Material provided -

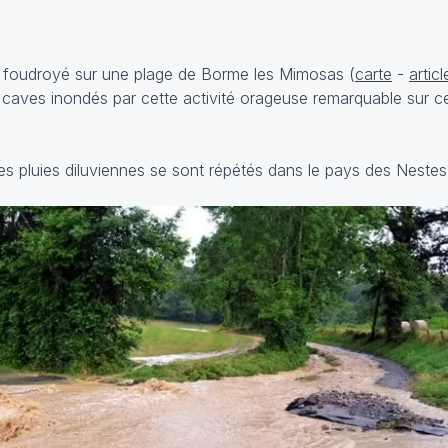
 foudroyé sur une plage de Borme les Mimosas (
carte
-
articl
caves inondés par cette activité orageuse remarquable sur 
es pluies diluviennes se sont répétés dans le pays des Nestes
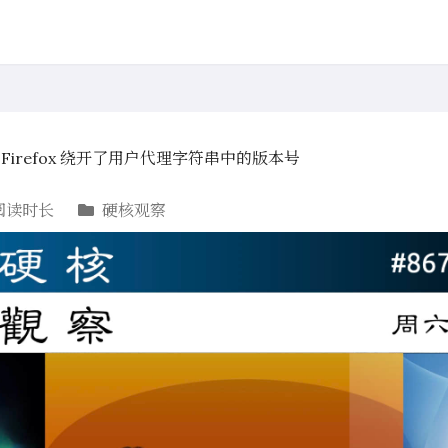
，Firefox 绕开了用户代理字符串中的版本号
阅读时长
硬核观察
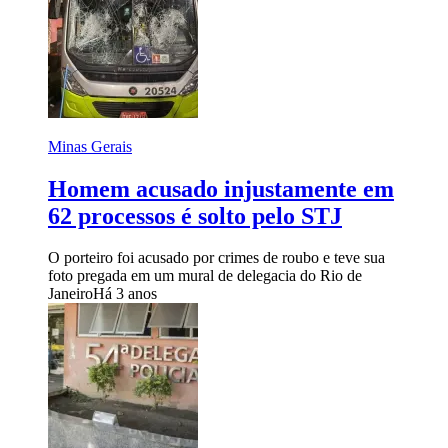
Minas Gerais
Homem acusado injustamente em
62 processos é solto pelo STJ
O porteiro foi acusado por crimes de roubo e teve sua
foto pregada em um mural de delegacia do Rio de
Janeiro
Há 3 anos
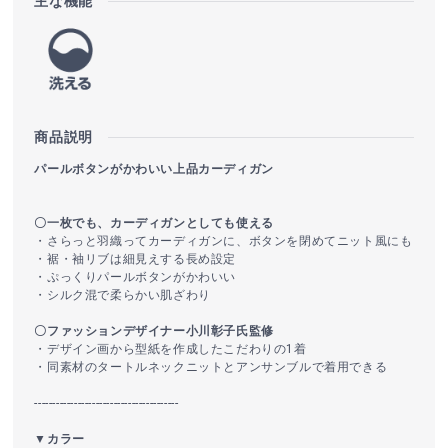
主な機能
商品説明
パールボタンがかわいい上品カーディガン
〇一枚でも、カーディガンとしても使える
・さらっと羽織ってカーディガンに、ボタンを閉めてニット風にも
・裾・袖リブは細見えする長め設定
・ぷっくりパールボタンがかわいい
・シルク混で柔らかい肌ざわり
〇ファッションデザイナー小川彰子氏監修
・デザイン画から型紙を作成したこだわりの1着
・同素材のタートルネックニットとアンサンブルで着用できる
----------------------------------------
▼カラー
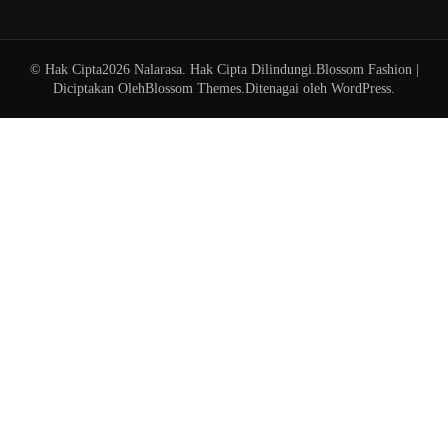
© Hak Cipta2026
Nalarasa
. Hak Cipta Dilindungi.
Blossom Fashion |
Diciptakan Oleh
Blossom Themes
.Ditenagai oleh
WordPress
.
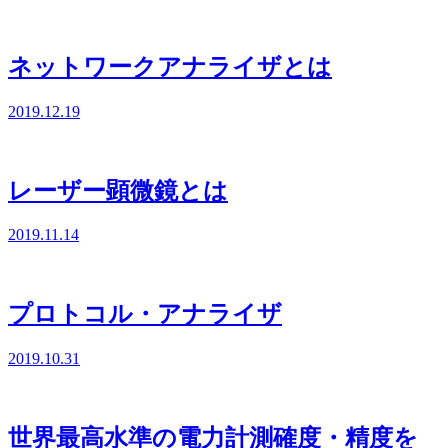
ネットワークアナライザとは
2019.12.19
レーザー顕微鏡とは
2019.11.14
プロトコル・アナライザ
2019.10.31
世界最高水準の電力計測確度・精度を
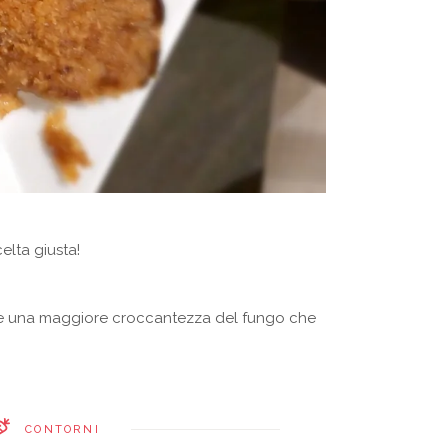
elta giusta!
che una maggiore croccantezza del fungo che
CONTORNI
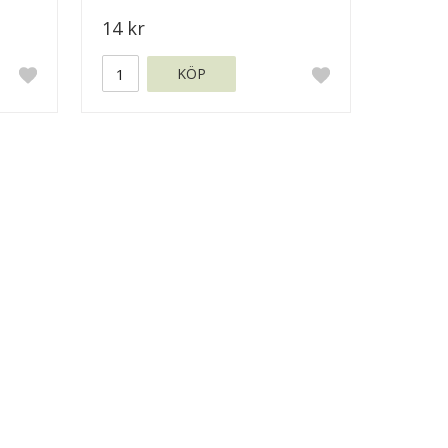
14 kr
KÖP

Work to complete - Which lines of the data include the string "acusado"? Copy each of them.

Result of the task -
Homem acusado injustamente em
O porteiro foi acusado por crimes de roubo e teve sua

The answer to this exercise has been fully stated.